Du point de vue papale, le conflit avec le roi de France au temps de Philippe IV est du même ordre que les conflits qui ont opposé les papes et les empereurs, une distribution de pouvoirs au sein d'une même conception. Mais cela ne serait reconnaître qu'une substitution d'un pouvoir (le royal à l'impérial), et non une création. Or la substitution implique la reprise par le nouveau pouvoir, des devoirs de l'ancien. Et de cela il n'en est pas question, le roi se veut le seul maître de son royaume après Dieu. Reconnaître l'identité des pouvoirs royaux et impériaux, c'est inclure le pouvoir papal dans les affaires du royaume comme celui-ci s'implique naturellement dans celle de l'empereur (c'est lui qui le couronne). En effet, dans la théorie augustinienne des deux glaives qui fonde le schéma impérial, la légitimité divine passe par un seul des centres (le Pape, mais c'est ce que lui contesta Frédéric II qui voulait diviniser l'Empereur) d'où conflit en cas de divergence sur le représentant légitime de Dieu sur terre.

Du point de vue royal, il n'en est rien. La conception royale de l'indépendance du pouvoir temporel n'implique pas un choix exclusif de la légitimation divine. En effet le roi affirme tenir son pouvoir de Dieu lui-même. Il est, ainsi que le Pape, minister dei et non minister papae.
C'est à cette époque que se forge une légitimité indépendante du pouvoir temporel royal qui est la base de la légitimité actuelle de l'État. La nécessité de l'indépendance n'est pas immanente, elle est également le fruit de l'histoire. Les heurts entre Philippe Auguste et Innocent III, celui-ci sauvant au dernier moment l'Angleterre d'une conquête par Philippe Auguste, sont révélateurs de la nécessité de l'indépendance vis-à-vis du pape, devenue nécessaire pour une conduite des affaires du royaume selon les seules vues du roi. Sommairement, l'histoire tend vers une toute puissance de cette légitimité et un décroissement de la légitimité du spirituel, vers d'abord une soumission au temporel, puis à une négation de l'existence de celui-ci, en le refoulant dans la sphère privée.

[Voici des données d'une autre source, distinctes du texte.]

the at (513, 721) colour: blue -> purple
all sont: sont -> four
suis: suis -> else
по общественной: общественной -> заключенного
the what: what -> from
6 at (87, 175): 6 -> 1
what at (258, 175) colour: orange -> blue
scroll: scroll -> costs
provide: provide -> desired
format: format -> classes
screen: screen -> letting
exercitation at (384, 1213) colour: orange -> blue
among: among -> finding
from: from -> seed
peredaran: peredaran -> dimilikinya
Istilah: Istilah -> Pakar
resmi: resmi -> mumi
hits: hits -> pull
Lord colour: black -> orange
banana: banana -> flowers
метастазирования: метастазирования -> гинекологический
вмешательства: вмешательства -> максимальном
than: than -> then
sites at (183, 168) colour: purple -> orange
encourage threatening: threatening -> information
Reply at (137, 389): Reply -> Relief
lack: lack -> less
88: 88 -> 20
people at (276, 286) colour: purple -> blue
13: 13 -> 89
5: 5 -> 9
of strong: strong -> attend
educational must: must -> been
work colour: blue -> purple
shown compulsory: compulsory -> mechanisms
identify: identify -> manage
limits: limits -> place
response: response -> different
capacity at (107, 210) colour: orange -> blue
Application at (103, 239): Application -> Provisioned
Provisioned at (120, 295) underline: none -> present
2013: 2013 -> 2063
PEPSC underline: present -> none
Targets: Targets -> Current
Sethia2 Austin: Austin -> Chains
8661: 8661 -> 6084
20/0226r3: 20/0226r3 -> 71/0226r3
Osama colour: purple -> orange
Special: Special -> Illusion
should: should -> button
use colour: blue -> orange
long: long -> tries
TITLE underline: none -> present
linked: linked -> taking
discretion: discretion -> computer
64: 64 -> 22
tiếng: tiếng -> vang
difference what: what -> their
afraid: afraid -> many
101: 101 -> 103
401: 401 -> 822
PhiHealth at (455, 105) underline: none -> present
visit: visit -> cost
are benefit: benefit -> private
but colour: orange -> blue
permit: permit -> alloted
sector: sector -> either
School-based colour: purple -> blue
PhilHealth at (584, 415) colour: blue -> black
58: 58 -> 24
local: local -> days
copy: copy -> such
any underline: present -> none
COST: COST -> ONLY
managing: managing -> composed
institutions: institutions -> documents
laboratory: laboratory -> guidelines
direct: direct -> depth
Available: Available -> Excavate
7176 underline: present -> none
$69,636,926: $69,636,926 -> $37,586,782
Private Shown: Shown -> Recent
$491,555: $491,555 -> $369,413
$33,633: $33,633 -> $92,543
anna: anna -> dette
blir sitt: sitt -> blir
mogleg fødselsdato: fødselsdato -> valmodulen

Techniques de légitimation.

Ce qui nous importe est de voir comment des pouvoirs ont imposé leur légitimité. La fin du paradigme médiéval façonné par l'augustinisme et l'avènement d'une légitimité indépendante du pouvoir temporel se fait précisément à l'époque de Philippe le Bel et s'étale sur tout le XIVe siècle. L'acceptation par l'Église d'une légitimité distincte se fera par la coercition. Il faut rappeler que le XIVe siècle correspond justement au déplacement de la papauté en Avignon et à la succession de papes français, bref, de la mise sous tutelle de l'Église catholique par les rois de France. Le principe de réalité étant le plus puissant des moyens de conviction, l'indépendance totale de la souveraineté royale, le pouvoir royal proprement dit, c'est-à-dire la différence de nature entre souveraineté temporelle et spirituelle, sera totalement intégrée par l'Église car celle-ci sera forcée de défendre sa propre souveraineté spirituelle, et dans la défense de son indépendance spirituelle (en l'opposant à la souveraineté temporelle, i.e. en reprenant le schéma royal), reconnaître de facto celle du roi.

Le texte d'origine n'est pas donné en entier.